Woods tries for 3rd crown
History will be made on the legendary links where Jack Nicklaus won twice, Bobby Jones and Seve Ballesteros collected crowns and Tiger Woods roared to victory in epic form in 2000 and 2005.
“It all started here,” Scottish golfer Andrew Coltart said. “It obviously means a lot to anybody who has crossed the Swilcan Bridge to play here.”
Woods is bidding for an unprecedented third Open crown at St. Andrews and his 15th major title overall, three shy of Nicklaus’ all-time record.
After a five-month hiatus in the wake of a sex scandal, Woods is off to the worst season start of his career, winless in his first six events of the year. Woods shared fourth at the Masters in his return to golf and matched that showing in June’s US Open.
“Everyone has had distractions in their lives,” Woods said. “I think that my life out here on tour is becoming more normalized getting out here and talking about the game of golf.”
Woods said of the Old Course, “It’s just an amazing, amazing test of positioning your golf ball. In order to get to a lot of the flags, you have to put the ball in the correct spot to have angles.”
Scotsman Colin Montgomerie, second to Woods on the Old Course five years ago, warned that Woods has every chance to become the first three-time Open winner at St. Andrews if his touch on the greens returns.
“He knows the course well enough,” Montgomerie said. “If he brings that fantastic putting stroke of his to the course, he’ll have every chance to win again.”
Reigning Masters champ Phil Mickelson, who could overtake Woods to become the world No. 1 for the first time, seeks a fifth major title and says he might claim his first Claret Jug if he can master the greens of St. Andrews.
“I feel like I should have a good chance,” Mickelson said. “The thing I’ve struggled most with has actually been the greens. It’s a stronger grass and I haven’t adjusted properly. If I can change that, I should be able to contend.”

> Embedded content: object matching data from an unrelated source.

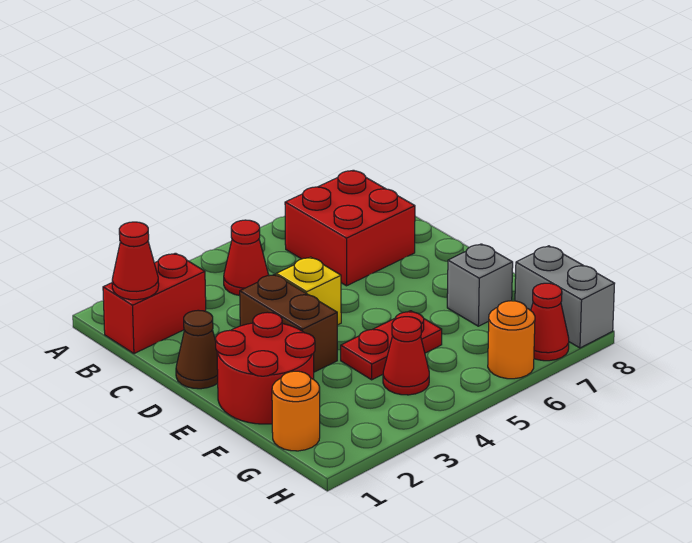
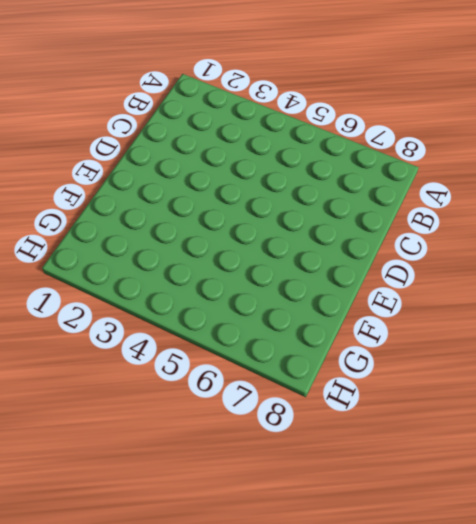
none -> red brick B1:B2 level 1
none -> red cone B4 level 1
none -> red brick B6:C7 level 1

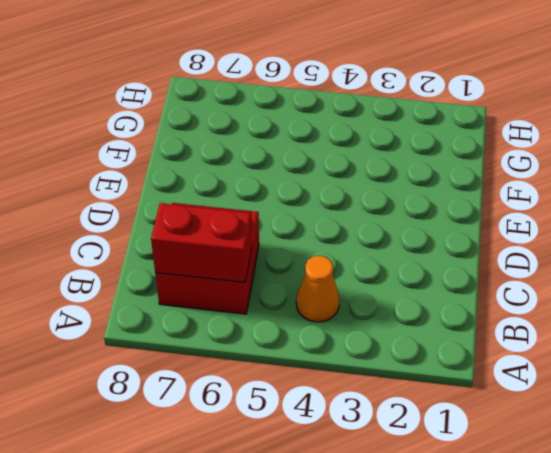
orange cone B4 level 1 -> red cone B4 level 1
red brick B6:B7 level 2 -> red brick B1:B2 level 1
none -> brown cone D1 level 1
none -> brown brick D3:E3 level 1
none -> yellow brick D4 level 1

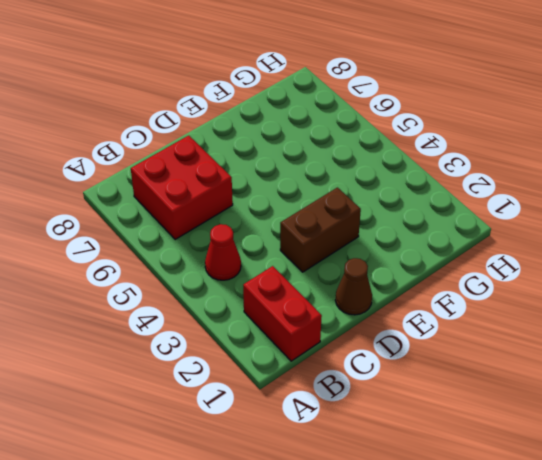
none -> yellow brick D4 level 1
none -> red round brick E1:F2 level 1
none -> red plate F4:F5 level 1

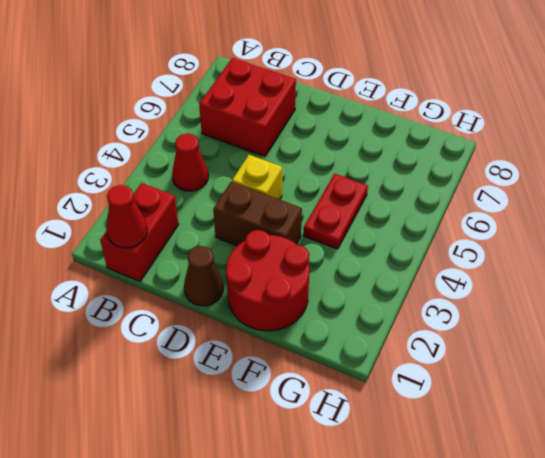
none -> grey brick F7 level 1
none -> orange round brick G1 level 1
none -> red cone G4 level 1

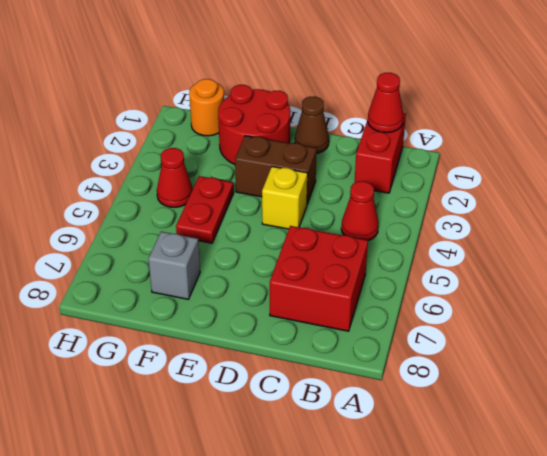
none -> grey brick G8:H8 level 1
none -> orange round brick H6 level 1
none -> red cone H7 level 1

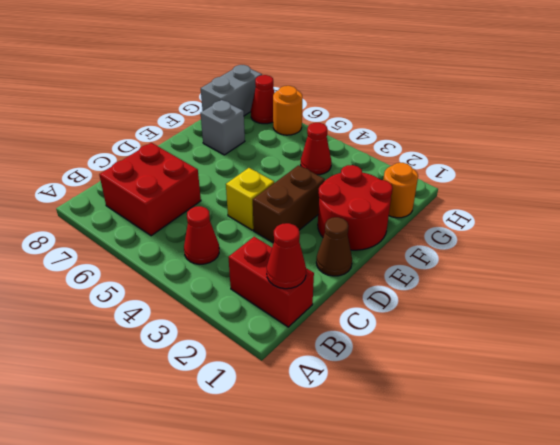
none -> red plate F4:F5 level 1

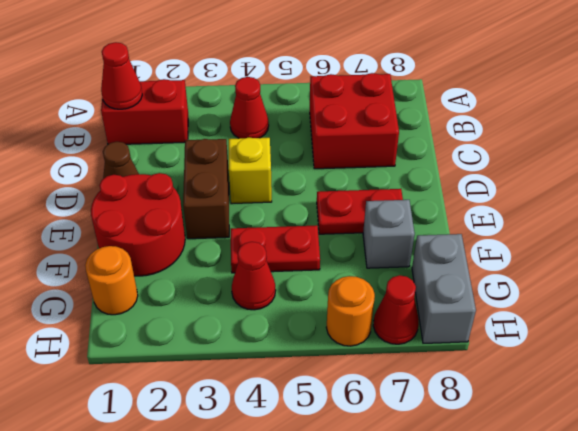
red plate E6:E7 level 1 -> none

Mickelson plans to strike the ball with more force than at most majors because distance eliminates more deadly bunkers over the course’s 7,305-yard layout. “I’ve had dreams of winning the British Open ever since I was a kid and came over in ’91 and played at Royal Birkdale,” Mickelson said. “It’s a tournament I want to win regardless of what setting, but I’ve read Jack Nicklaus saying that there’s nothing more gratifying than winning The Open Championship at St. Andrews.”
Swirling winds off the North Sea could complicate things for players, which combined with fabled bunkers - Hell, Coffins, Principal’s Nose, Beardies - can turn championship dreams into frustrating failure.
“The first time I played it, in one particular wind there were bunkers that were not in play,” Mickelson said. “I wondered, ‘Why is this bunker 80 yards out of play?’
“When I played it a couple of days later and had an opposite wind, it was those bunkers that were in play. It was fascinating to me at how well placed and strategic a golf course it was, regardless of which wind you received that day. The most intriguing element is that it was so well thought out.”
Ballesteros, the Spanish legend who underwent surgery for a brain tumor in 2008, pulled out of a planned appearance at St. Andrews this week on the advice of doctors. The five-time major champion won the Open in 1984 at St. Andrews.